AMD announced a definitive agreement to acquire SeaMicro, a company specilizing in energy-efficient, high-bandwidth microservers, for approximately $334 million.
Through the acquisition of SeaMicro, AMD will be accelerating its strategy to deliver disruptive server technology to its OEM customers serving cloud-centric data centers. With SeaMicro's fabric technology and system-level design capabilities, AMD will be able to offer server building blocks tuned for the workloads such as dynamic web content, social networking, search and video.
AMD plans to offer the first AMD Opteron processor-based solutions that combine AMD and SeaMicro technology in the second half of 2012. AMD also added that it would remain committed to its traditional server business, and will continue to focus and invest in this area.
"By acquiring SeaMicro, we are accelerating AMD's transformation into an agile, disruptive innovator capable of staking a data center leadership position," said Rory Read, president and CEO, AMD. "SeaMicro is a pioneer in low-power server technology. The unmatched combination of AMD?s processing capabilities, SeaMicro's system and fabric technology, and our ambidextrous technology approach uniquely positions AMD with a compelling, differentiated position to attack the fastest growing segment of the server market."

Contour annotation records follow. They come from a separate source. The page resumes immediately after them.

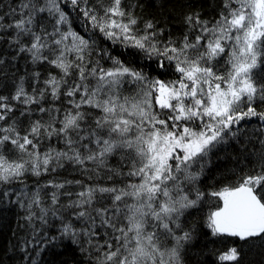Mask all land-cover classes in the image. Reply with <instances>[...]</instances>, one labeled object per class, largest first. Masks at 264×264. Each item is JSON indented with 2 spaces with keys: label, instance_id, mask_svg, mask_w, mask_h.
I'll use <instances>...</instances> for the list:
<instances>
[{
  "label": "snow or ice",
  "instance_id": "1",
  "mask_svg": "<svg viewBox=\"0 0 264 264\" xmlns=\"http://www.w3.org/2000/svg\"><path fill=\"white\" fill-rule=\"evenodd\" d=\"M62 3H70L83 16L86 28L90 25L113 43L139 49L161 70L174 65L179 75L167 81L150 78L116 57H109L112 66L107 68L100 59L93 62L95 42L73 30ZM5 15L13 17L11 22H5ZM186 23L198 29L194 40L185 35L179 44L169 40L159 47L152 21L145 23L143 35L135 34L137 19L124 10L122 0L101 3L100 9L89 0H20L10 13L0 14V32L14 30L10 43L18 46V52L27 53L33 63L47 62L60 70L59 77L50 75L44 82L39 98L50 90L53 99L64 95L71 105L62 119L36 120L23 134L15 121L0 125V185L23 183L26 175L55 171L65 161L84 171L106 167L113 155L131 162L127 173L109 169L114 175L135 178L125 186H85L75 193L76 200L61 205L75 209L73 216L85 225L77 230L63 224L61 235L74 243L83 236L93 245V238L101 236L98 227L105 230L108 238L95 241L96 264H183L182 250L194 237L193 230L182 227L181 217L206 197L216 204L206 220L212 237L264 243V111L257 104L264 105V80L254 72L264 67V0H223L214 23L198 15L186 17ZM221 61L226 65L223 71ZM22 81L11 99L30 112L27 106L40 99L29 95ZM8 99L0 96V121L6 122L14 111ZM39 111L51 116V109ZM254 118L259 127L253 131L261 133L258 168L237 175L234 183L219 190L201 191L198 182L209 154L230 138L237 139ZM53 136L65 147L41 151V141ZM88 164L95 169H88ZM45 186L56 189L50 207L42 206L39 189L27 205L18 194L16 202L28 209L29 221L35 216L34 206L43 222L49 213L61 218L56 205L65 184ZM97 194L101 199L107 195L111 203L96 206ZM218 259L222 264L239 261L240 253L231 247Z\"/></svg>",
  "mask_w": 264,
  "mask_h": 264
},
{
  "label": "trees",
  "instance_id": "2",
  "mask_svg": "<svg viewBox=\"0 0 264 264\" xmlns=\"http://www.w3.org/2000/svg\"><path fill=\"white\" fill-rule=\"evenodd\" d=\"M20 0H0V14L10 13L11 9L18 7ZM101 3L108 4L110 0H89V4L100 9ZM73 30L85 38H90L95 43L92 46L93 62L100 59L104 67H111L112 61L109 57L120 59L126 66L142 70L150 78H160L163 80H174L179 75L175 72L174 65H169L167 70H161L156 65V60H148L146 55L137 48L125 47L121 43H113L106 39L98 30H92L91 26H85L83 16L78 11L73 10L69 4H61ZM122 7L130 12L137 19L134 26L137 36L144 34V26L147 21H152L157 32L156 41L159 47H163L169 40L179 44L185 35L194 40L198 29L190 28L186 23V17L199 16L202 21L214 23L223 10V0H122ZM13 17L5 15V22H11ZM67 27V26H65ZM14 35V30L0 32V96L8 97V103L13 106L14 111L8 114V120L0 121V125L12 124L23 134L36 120L44 123L50 121L55 116L63 118L64 111L71 107L69 98L61 95L59 99H53L50 90L45 96L39 98V90L45 89V81L50 75L59 77L60 70L47 62L33 63L27 53L18 52V46L10 43ZM27 41V37L25 38ZM107 55H104V52ZM99 53V55H98ZM102 57V58H101ZM167 63V61H165ZM226 65L220 62V70ZM257 79L264 80V67L254 70ZM34 73H39L37 78ZM29 95H36L40 102L30 106L31 111L26 110V106L11 99L15 94L17 85L21 83ZM69 84L71 78H66ZM66 87V86H65ZM131 89L132 86L128 85ZM35 90V91H34ZM64 88L61 89V92ZM125 94H129L125 91ZM259 105L258 110L264 111V105ZM40 107L51 109V116L48 112L41 113ZM56 109L60 111L57 112ZM21 112H25L21 115ZM245 123V122H242ZM245 132L241 133L237 139H229L228 143L221 144L209 154L207 166L201 176L198 186L201 191L207 193L211 190L234 183L237 175L245 173L251 174L258 168L259 150L261 145L257 138L260 132L253 129L259 127V122L255 120L246 122ZM59 126V125H57ZM247 134V136L245 135ZM248 137H251L249 139ZM51 146L57 149L65 147L62 140L53 136L51 139L45 137L41 141V151H47ZM11 148V145L7 146ZM13 155H15L13 153ZM131 166L130 160L121 155L109 156L107 166L92 171H84L79 165L65 161L63 167H58L55 171L43 173L40 176L31 174L23 178V183L14 182L10 185H0V264H96L95 258L98 253L94 245L97 239L101 241L107 239L104 236V229L98 227L101 236L93 238V245L87 243V238L78 237L79 243H74L70 237L62 236L61 229L64 223H69L73 228L79 230L85 227L81 220L73 216L76 211L66 206L69 201L76 200L75 193L81 191L85 186H106L123 187L130 180L135 178L127 175H114L109 169H118L127 173ZM88 169H95V165L88 164ZM111 177V179L109 178ZM68 181L73 183L69 184ZM75 181H81L76 184ZM49 182L63 183L65 187L60 189L58 216L53 217L51 213L46 217V222L39 219L41 212L39 208L33 207L35 216L31 221L26 219L28 209L21 208L19 200L25 205L37 189L40 191L42 206H51V193L55 188L46 187ZM9 192L6 197L5 191ZM27 193V197L22 193ZM63 193H72L71 196ZM213 198L206 197L196 208L189 209L181 217V225L185 230H193V240L184 246L182 250L183 264H222L218 257L221 253L227 252L231 247H236L240 253L239 261H225L223 264H264V243L259 239L240 241L232 237H212L206 227L207 216L216 207L212 203ZM110 198L105 195L103 199L97 194V204L108 205ZM108 231H111L110 229ZM55 237V239H53ZM83 249V250H82Z\"/></svg>",
  "mask_w": 264,
  "mask_h": 264
}]
</instances>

SeaMicro technologies offer advantages in large data center and cloud environments. Cloud data centers are projected to be the fastest growing segment of the server market through 2015, according to IDC. Current systems featuring SeaMicro technology typically use one quarter the power and take one sixth the space of traditional servers with the same compute performance, yet deliver up to 12 times the bandwidth per core.
Foremost among SeaMicro's technologies is their supercompute fabric, which connects thousands of processor cores, memory, storage and input/output traffic. SeaMicro's fabric supports multiple processor instruction sets. SeaMicro solutions are currently deployed in multiple sites across the world. AMD said it would continue to support all current SeaMicro customers.
When you look at the IP that AMD has at its disposal, large cores like "Bulldozer" and the upcoming "Piledriver"; smaller, energy efficient cores like "Bobcat" and the upcoming "Jaguar"; as well as leading GPU technology, it all means that AMD has the ability to build a variety of CPU and APU products that can be integrated into servers. And the fabric solution from SeaMicro helps AMD tie all of these pieces together.
AMD will fund the cash portion of the acquisition with existing cash reserves.